There’s also the feeling that they are missing out on something special, some rite of passage that others received but one that they will never have. For many college freshmen, that scares them more than the coronavirus.
“Being here, amid a pandemic, it feels like this first year has been stolen from me,” says Michael Decker, a class of 2020 grad from Colby High and current freshman at UW-Madison.
“I always hear from upperclassmen how awesome freshman year is, the gatherings, the social events, going to the Union and participating in clubs and how fun and how great an experience that was. I was kind of robbed of that.”
Across the state of Wisconsin, college campuses everywhere are seeing spikes in COVID-19 cases, and the fear is that one day soon, students will be packing their bags, heading back home, and forced to spend another semester - much like their final one in high school - doing online instruction.
“We had in-person class for not even two weeks, and that was stripped away. It’s been very difficult to meet new people . . . that’s really limited in this environment.”
Decker is living in Madison, a city whose 250,000 residents far outweighs the roughly 2,000 that live in Colby, where Decker spent his youth.
Even with the possibility of going back home and the threat of having to leave Madison, Decker says he’s been enjoying his time and his classes — which are a hybrid of in-person and online.
“I’m still really happy that I went. I wanted to get out on my own and experience more independence and I still definitely achieved that goal and I would do it again in a heartbeat.

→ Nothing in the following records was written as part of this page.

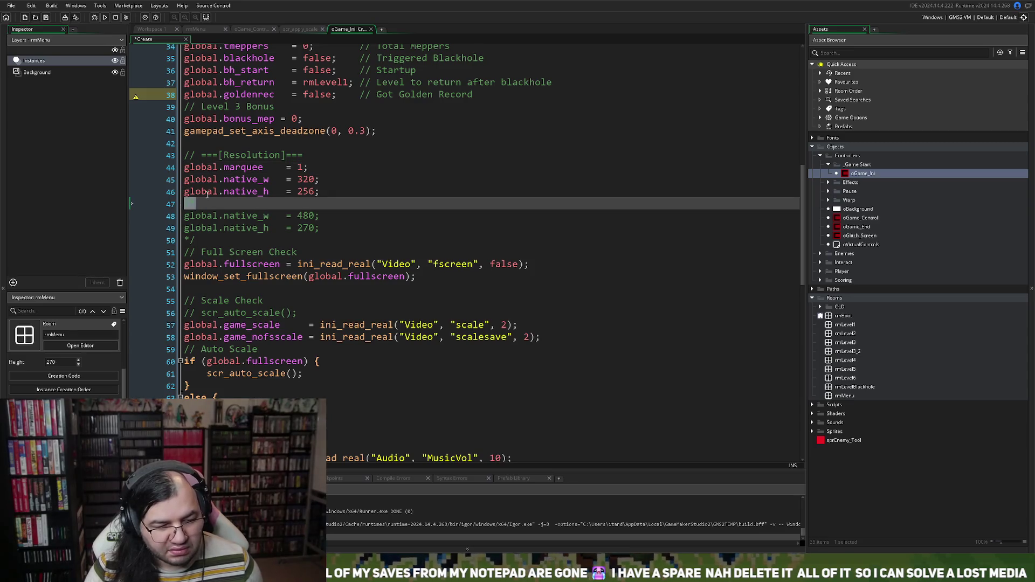
double_click(306, 216)
key(ctrl+c)
double_click(305, 180)
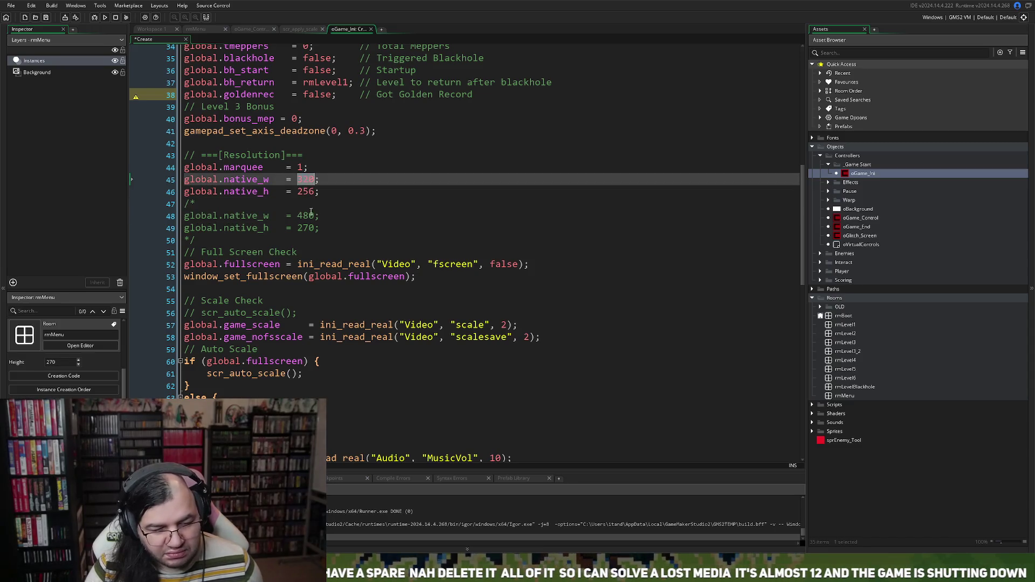
key(ctrl+v)
double_click(306, 228)
key(ctrl+c)
double_click(306, 192)
key(ctrl+v)
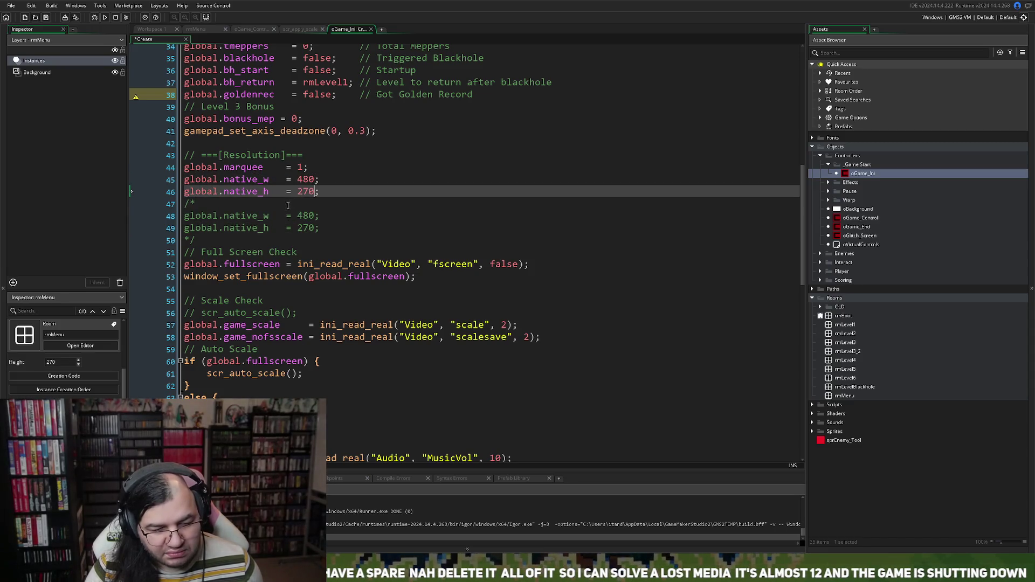
click(106, 18)
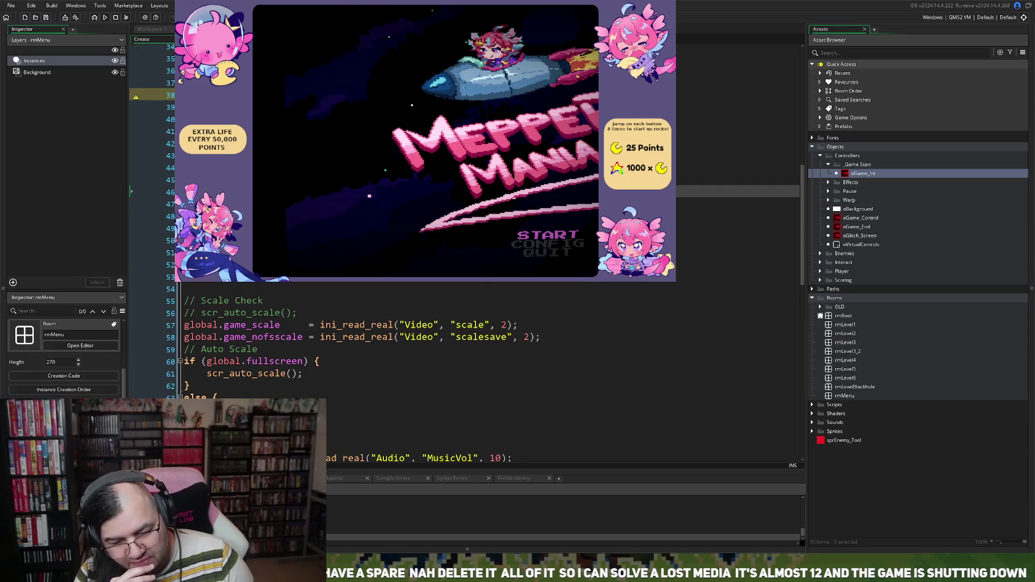
In the running game, open Config > Video > Resolution and toggle Full Screen.
key(Down)
key(Return)
key(Down)
key(Up)
key(Return)
key(Down)
key(Down)
key(Up)
key(Up)
key(Return)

I love Madison and I know that I am going to the best university in the state and getting a great quality of education.”
But even so, the coronavirus never seems very far away, and always hovers over everything Decker and his fellow freshmen do while in the dorms and in school.

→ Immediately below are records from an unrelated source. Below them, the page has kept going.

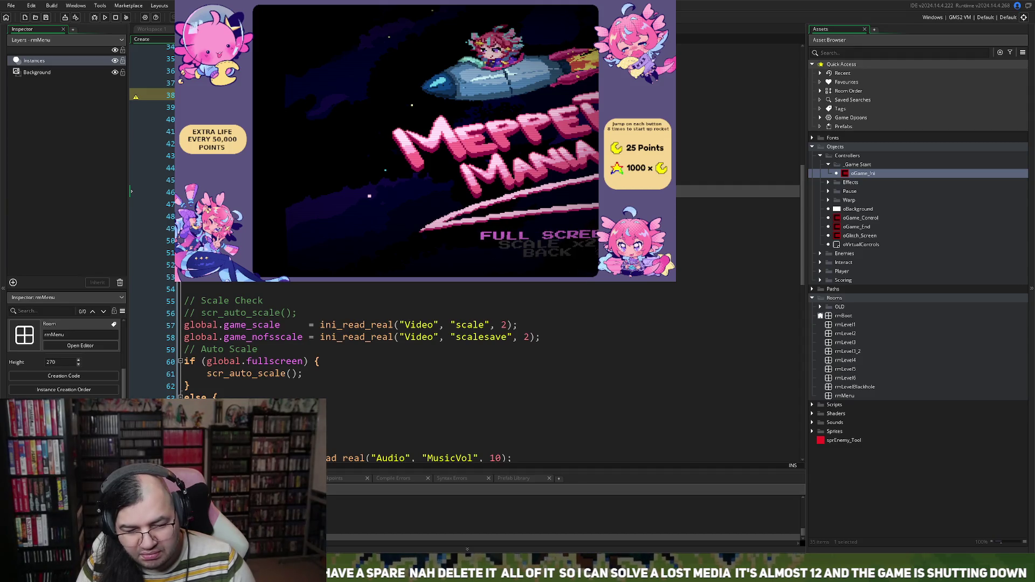
key(Return)
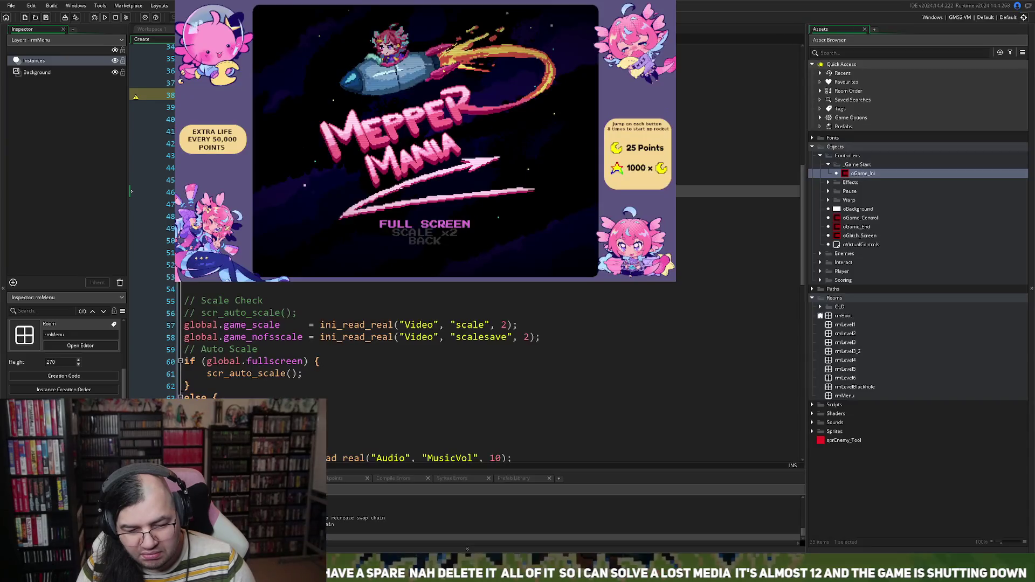
Cycle the window scale through x3, x4, x1 and finally x4.
key(Down)
key(Down)
key(Return)
key(Up)
key(Down)
key(Return)
key(Down)
key(Return)
key(Return)
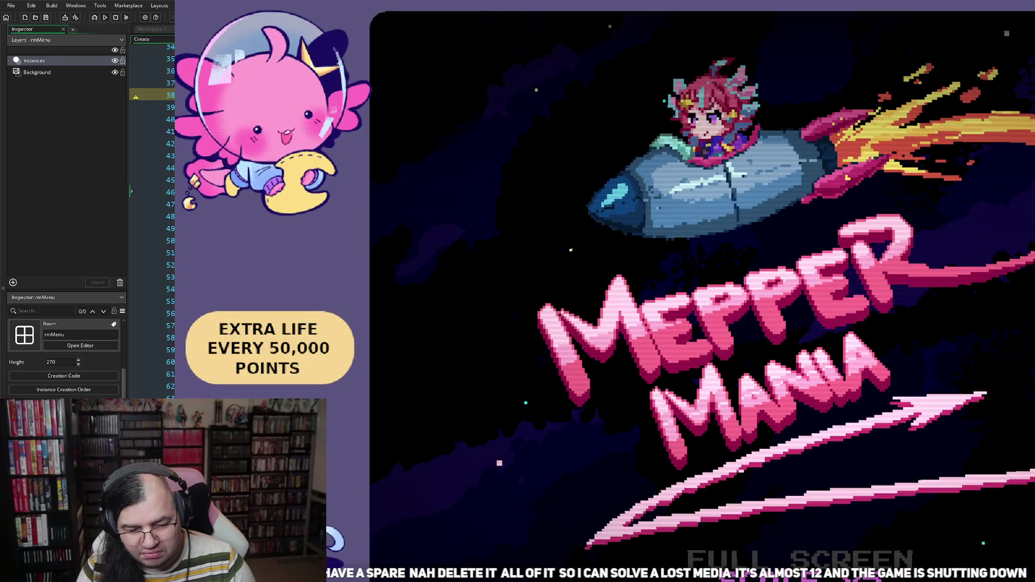
key(Return)
key(Return)
key(Return)
key(Return)
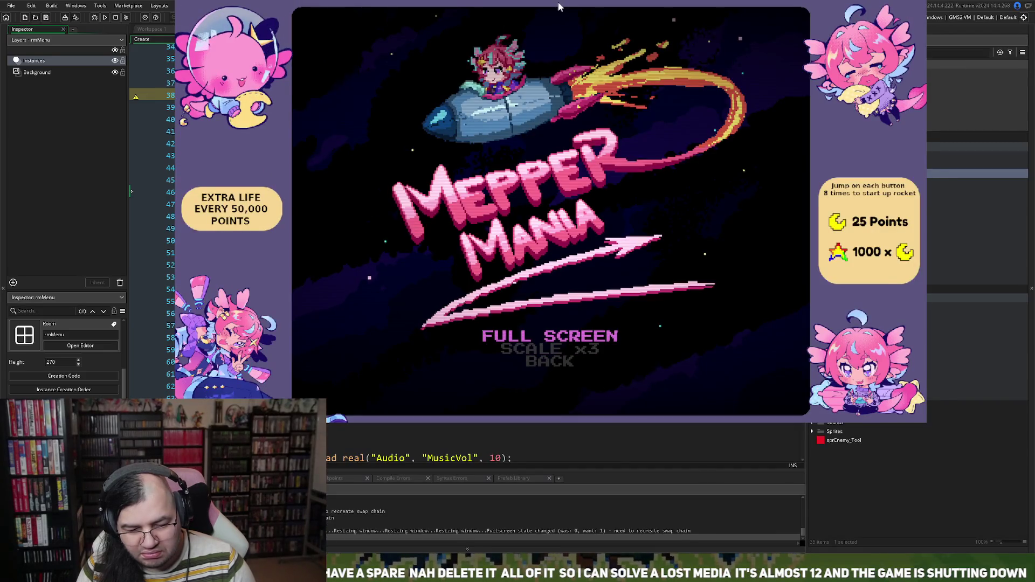
key(Return)
key(Up)
key(Up)
key(Return)
key(Return)
key(Return)
key(Return)
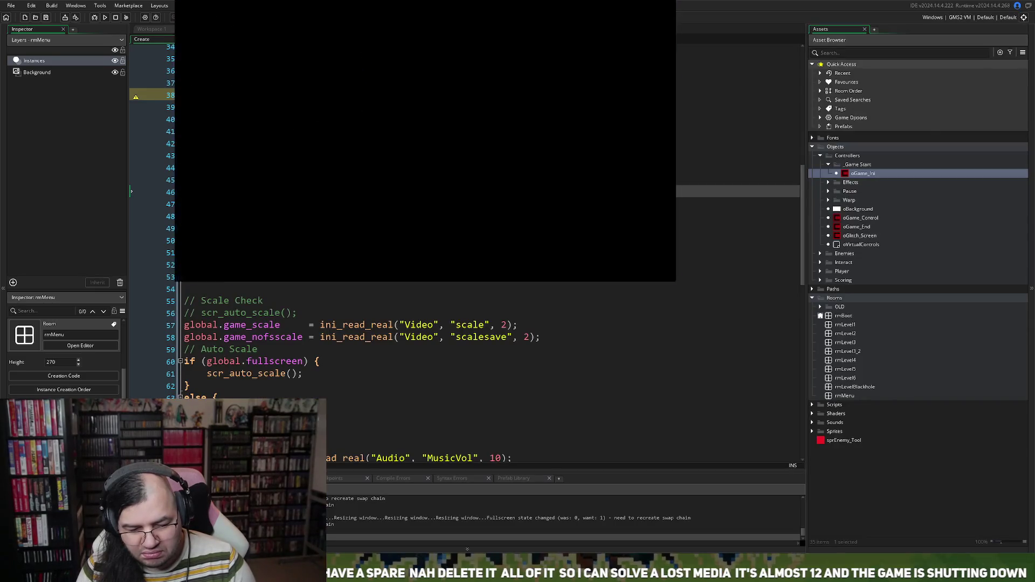
Back out of the options menus and choose Quit on the title menu.
key(Up)
key(Up)
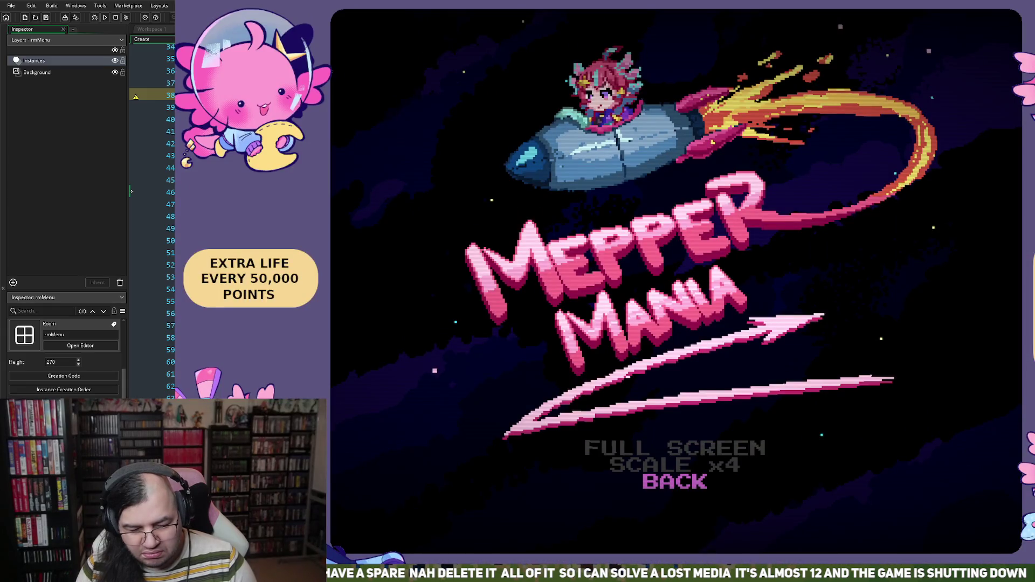
key(Return)
key(Up)
key(Return)
key(Up)
key(Return)
key(Up)
key(Return)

“There’s a constant looming, like in the air, a presence. I remember I was going to eat breakfast and hearing three girl talking about how four people in our dorms have COVID-19.”
Decker says health officials on campus are doing everything they can to curb the spread of COVID-19, even as Wisconsin’s percentage of positive test results skyrockets and cases across the state have topped over 100,000.
Decker says he’s taken four COVID-19 tests, which are readily available on campus, since he moved into Sullivan Hall in early September. The campus has also implemented an online dashboard to keep track of new cases, and has an entire dorm to keep COVID-positive students isolated from their fellow students.
Decker says he’s also noticed a big difference in how people in Madison treat the virus versus back home in Colby.
“It was a stark difference going from Colby, where I would see people without a mask wherever I go, and then here, in Madison, people walk with masks alone and wherever they go. People have a health-conscious attitude that is very different from Colby.”
Decker does admit from time to time that when he leaves the dorms he’ll forget his mask, and he says he hears about some students who are going out to parties, but he says that’s the minority of college freshmen.
“For the most part, the majority of the kids know you have to take precautions and, of course, you have your kids that think they should not have to wear a mask and have some convoluted rules why they should not follow it.”
With his first month now under his belt, Decker knows every week he’s on campus is a blessing. Even with the hope of a vaccine on the horizon, he’s not sure if his second semester will be much different from his first, but the quality of education and experience of being on his own is worth it.
“The faculty here are fantastic at their jobs and they have a passion for what they are doing. I love my classes and am happy to be here. Even though it is diminished in a sense, I am still really lucky to be learning from these people and to be experiencing Madison.”